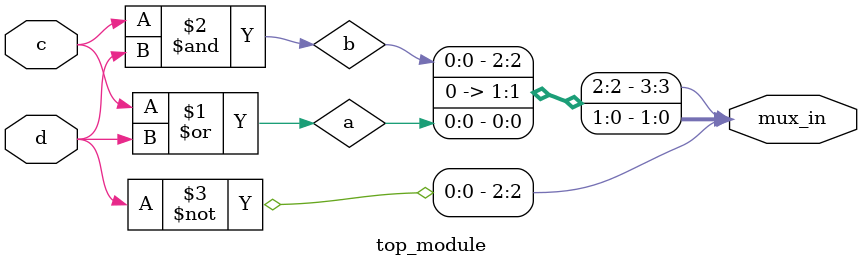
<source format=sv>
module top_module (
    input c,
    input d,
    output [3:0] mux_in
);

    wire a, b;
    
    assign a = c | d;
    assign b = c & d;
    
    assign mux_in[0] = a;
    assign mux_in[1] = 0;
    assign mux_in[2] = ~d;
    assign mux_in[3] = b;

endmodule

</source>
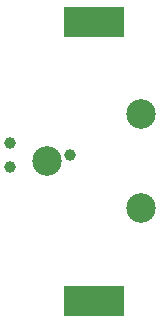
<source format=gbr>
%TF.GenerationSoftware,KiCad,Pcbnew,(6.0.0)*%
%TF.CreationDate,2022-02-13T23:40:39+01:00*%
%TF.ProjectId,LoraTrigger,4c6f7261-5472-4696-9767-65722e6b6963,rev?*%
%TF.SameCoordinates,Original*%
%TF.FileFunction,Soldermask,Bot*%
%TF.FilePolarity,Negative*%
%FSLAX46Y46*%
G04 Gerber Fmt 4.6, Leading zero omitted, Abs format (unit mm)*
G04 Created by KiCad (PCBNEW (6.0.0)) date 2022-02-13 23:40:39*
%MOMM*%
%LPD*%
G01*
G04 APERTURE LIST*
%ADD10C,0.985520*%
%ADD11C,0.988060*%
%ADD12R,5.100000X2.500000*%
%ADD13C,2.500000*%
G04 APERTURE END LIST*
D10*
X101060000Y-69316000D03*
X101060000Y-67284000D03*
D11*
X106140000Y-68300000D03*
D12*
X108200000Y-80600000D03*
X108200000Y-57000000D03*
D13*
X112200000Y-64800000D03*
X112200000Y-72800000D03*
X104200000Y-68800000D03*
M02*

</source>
========================
#### Exercise goal
Reproduce precisely the span of lines that begins at the line containing "G04 APERTURE END LIST*" and ends with the last line of the listing.

#### Output of the exercise
G04 APERTURE END LIST*
D10*
X101060000Y-69316000D03*
X101060000Y-67284000D03*
D11*
X106140000Y-68300000D03*
D12*
X108200000Y-80600000D03*
X108200000Y-57000000D03*
D13*
X112200000Y-64800000D03*
X112200000Y-72800000D03*
X104200000Y-68800000D03*
M02*

</source>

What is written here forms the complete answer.